TORONTO (Reuters) - The Canadian dollar rose against the U.S. currency on Thursday, surging back from a two-week low earlier in the day, on upbeat U.S. economic data and optimism that Greece has done enough to secure a second bailout.
The currency tracked world stocks and the euro higher after Greek officials said they hoped that euro zone finance ministers would sign off on the bailout deal on Monday. That would be a month before Athens needs to repay 14.5 billion euros of debt obligations due on March 20.
Also supporting the currency was a rally in U.S. stocks, which soared on upbeat U.S. jobs, manufacturing and housing data.
At its peak of C$0.9954 versus the greenback, or $1.0046, the Canadian dollar was up nearly a cent from its lows of the session, helped up by a rally in the euro and commodities, said Blake Jespersen, managing director of foreign exchange sales at BMO Capital Markets.
“All that helped lift the Canadian dollar. Not a Canadian dollar story, but it did follow the moves in other commodity-based currencies and the overall risk sentiment,” he said.
The Canadian dollar ended at C$0.9965 versus the U.S. dollar, or $1.0035, up from Wednesday’s North American close of C$0.9991 versus the U.S. dollar, or $1.0009.
The currency fell as low as C$1.0052, or 99.48 U.S. cents, early in the session, its weakest level since January 31, in part, after Moody’s warned it might cut the credit ratings of 17 global and 114 European financial institutions.
Jespersen said he sees the Canadian dollar trading in a short-term range of C$0.9950 to C$1.0050 against the greenback.
Next up, markets will focus on Canadian inflation data for January, due on Friday.
Total annual inflation is expected to hold steady at a rate close to the Bank of Canada’s 2 percent target and well within its control range of 1-3 percent, doing little to change the outlook of low interest rates for a prolonged period.

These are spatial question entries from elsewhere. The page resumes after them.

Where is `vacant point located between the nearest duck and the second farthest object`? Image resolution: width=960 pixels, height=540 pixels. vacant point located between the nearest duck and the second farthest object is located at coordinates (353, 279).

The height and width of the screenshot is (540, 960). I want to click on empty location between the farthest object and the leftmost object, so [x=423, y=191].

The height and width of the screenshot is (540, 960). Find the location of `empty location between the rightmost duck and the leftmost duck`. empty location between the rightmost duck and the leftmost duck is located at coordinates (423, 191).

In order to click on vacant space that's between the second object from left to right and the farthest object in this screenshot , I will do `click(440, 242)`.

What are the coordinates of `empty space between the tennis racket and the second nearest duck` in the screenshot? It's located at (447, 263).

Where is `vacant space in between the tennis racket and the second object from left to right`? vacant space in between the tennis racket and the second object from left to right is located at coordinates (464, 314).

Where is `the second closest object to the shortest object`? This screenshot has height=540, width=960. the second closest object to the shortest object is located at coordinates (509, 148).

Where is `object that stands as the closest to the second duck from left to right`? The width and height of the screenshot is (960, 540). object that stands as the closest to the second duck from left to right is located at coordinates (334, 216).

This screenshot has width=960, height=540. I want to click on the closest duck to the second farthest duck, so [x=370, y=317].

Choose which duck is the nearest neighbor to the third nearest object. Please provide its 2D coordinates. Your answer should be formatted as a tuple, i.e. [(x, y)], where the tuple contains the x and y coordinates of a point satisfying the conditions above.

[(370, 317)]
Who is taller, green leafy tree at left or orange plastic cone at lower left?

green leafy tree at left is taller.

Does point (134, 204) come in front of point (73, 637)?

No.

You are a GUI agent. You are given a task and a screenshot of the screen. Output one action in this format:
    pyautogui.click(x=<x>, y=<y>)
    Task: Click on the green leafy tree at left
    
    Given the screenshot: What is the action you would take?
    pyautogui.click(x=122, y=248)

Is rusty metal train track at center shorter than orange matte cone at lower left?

“I suspect that what we get is a contained report and that we quickly shift our attention to the U.S. and Europe,” said Camilla Sutton, chief currency strategist at Scotia Capital.
Canadian bond prices shrugged off domestic factory data and dropped in tandem with U.S. Treasuries, which pulled back as Greek optimism tamed investor appetite for safe-haven government debt.
Data showed Canadian manufacturing sales rose for the fifth time in six months in December, though the 0.6 percent increase fell short of expectations for a 1.5 percent rise.
“If you are going to trade off the data it’s going to be the U.S. data rather than the domestic data,” said Ian Pollick, fixed income strategist at RBC Capital Markets.
Canada’s two-year bond retreated 3 Canadian cents to yield 1.070 percent. The 10-year bond fell 17 Canadian cents to yield 2.033 percent.